Des 21, 2019 17:09 Asia/Jakarta
  • Rouhani dan Shinzo Abe
    Rouhani dan Shinzo Abe

Presiden Republik Islam Iran, Hassan Rouhani yang berkunjung ke Jepang atas undangan resmi Perdana Menteri Shinzo Abe hari Jumat (20/12) saat bertemu dengan Abe membicarakan hubungan bilateral dan isu-isu penting regional serta internasional.

Kunjungan ini dinilai banyak pengamat dalam koridor perluasan hubungan Republik Islam Iran dan Jepang.

Sekaitan dengan ini, perdana menteri Jepang seraya mengungkapkan kepuasannya atas kehadiran presiden Iran di negaranya menekankan minat Tokyo untuk memperluas hubungan dengan Tehran di segala sektor.

Sementera dari sisi politik, mengingat visi kolektif kedua negara terkait keamanan di kawasan, JCPOA dan isu nuklir, maka perundingan Rouhani dan Abe juga sangat penting.

Perundingan Rouhani dan Abe

Selama pertemuannya dengan Abe, Rouhani terkait perjanjian nuklir JCPOA menjelaskan bahwa Iran telah melakukan seluruh upayanya untuk mempertahankan perjanjian ini dalam koridor jaminan kepentingannya. Ia mengingatkan, penurunan bertahap komitmen JCPOA oleh Iran dilakukan setelah Amerika keluar dari kesepakatan ini dan sikap Eropa yang enggan menjalankan komitmennya.

Presiden Iran terkait keamanan regional menjelaskan, Tehran senantiasa berusaha menerapakn perdamaian dan stabilitas di kawasan serta dunia dengan bantuan dan kerjasama negara-negara regional dan tetangga.

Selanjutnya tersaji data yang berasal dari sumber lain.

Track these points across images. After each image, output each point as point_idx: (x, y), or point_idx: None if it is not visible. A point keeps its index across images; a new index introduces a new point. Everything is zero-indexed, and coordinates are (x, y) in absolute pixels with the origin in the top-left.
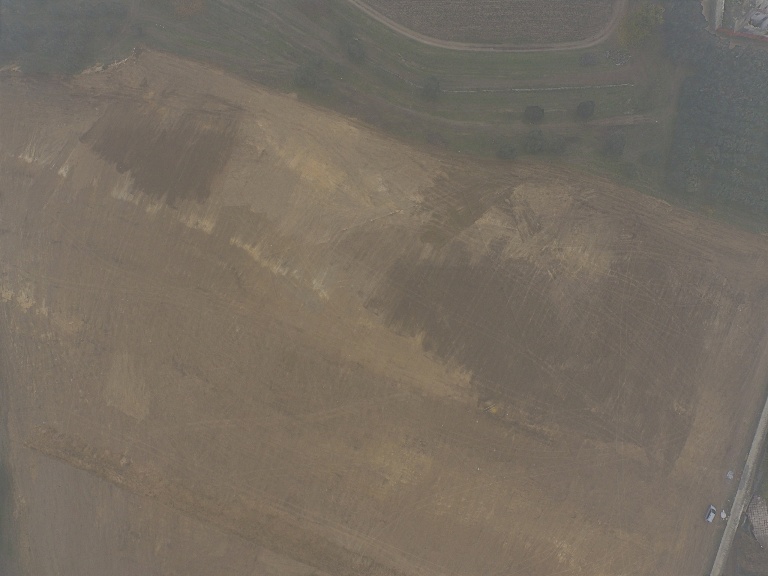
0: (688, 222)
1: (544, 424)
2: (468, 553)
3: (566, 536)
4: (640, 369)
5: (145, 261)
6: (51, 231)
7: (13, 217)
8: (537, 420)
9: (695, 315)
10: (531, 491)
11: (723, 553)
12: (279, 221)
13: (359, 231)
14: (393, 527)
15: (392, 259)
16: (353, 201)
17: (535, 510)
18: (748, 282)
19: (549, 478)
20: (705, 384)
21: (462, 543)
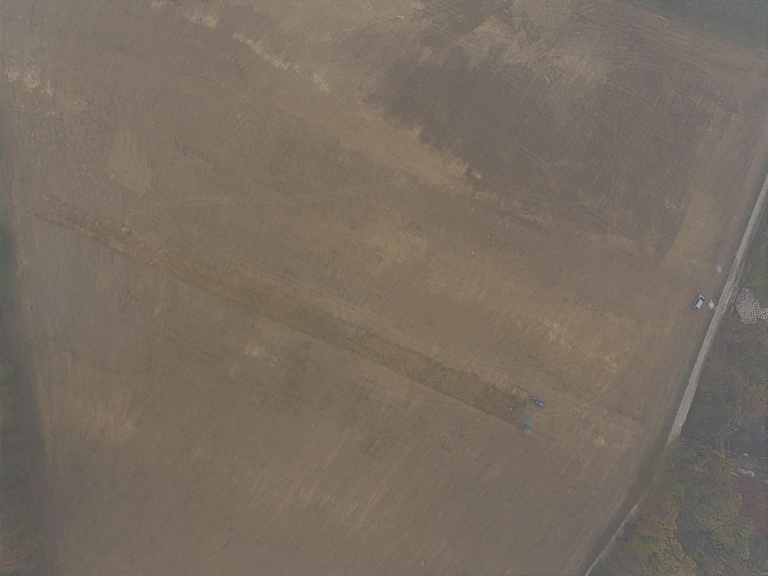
0: (684, 37)
1: (538, 215)
2: (460, 328)
3: (557, 317)
4: (633, 169)
5: (149, 51)
6: (57, 20)
7: (20, 6)
8: (531, 211)
9: (689, 122)
10: (524, 275)
11: (710, 336)
12: (282, 21)
13: (360, 33)
14: (388, 302)
15: (392, 60)
16: (355, 6)
17: (527, 292)
18: (742, 93)
19: (541, 264)
20: (697, 185)
21: (455, 319)
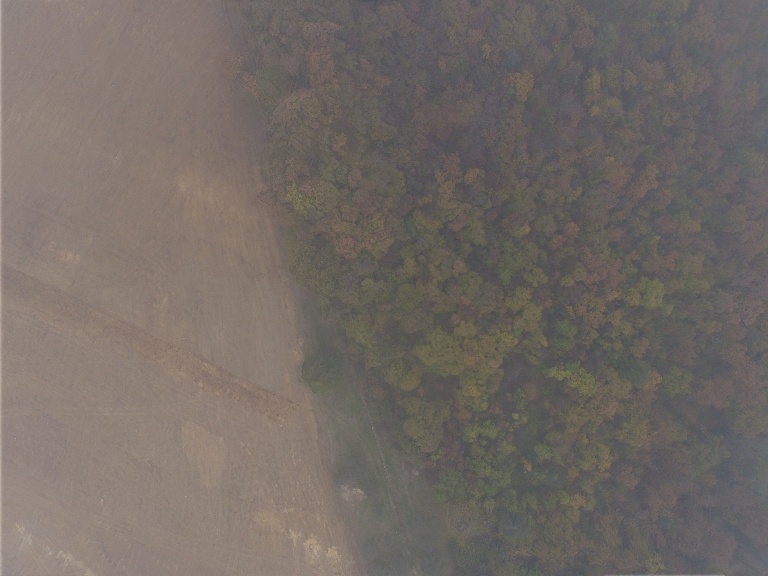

Dalam koridor ini, Rouhani memaparkan telah mengirim surat kepada para pemimpin negara-negara kawasan.

Pelanggaran JCPOA dan sanksi ilegal Amerika terhadap Iran sebuah langkah yang melanggar hukum internasional dan bertentangan dengan kebijakan makro negara-negara seperti Jepang, Cina, Rusia dan Uni Eropa serta prinsip dan undang-undang perdagangan bebas dunia.

Oleh karena itu, kekhawatiran Jepang terkait JCPOA dan berlanjutnya tensi di kawasan dapat dimaklumi, karena proses ini berdampak negatif bagi stabilitas ekonomi berbagai negara termasuk Jepang.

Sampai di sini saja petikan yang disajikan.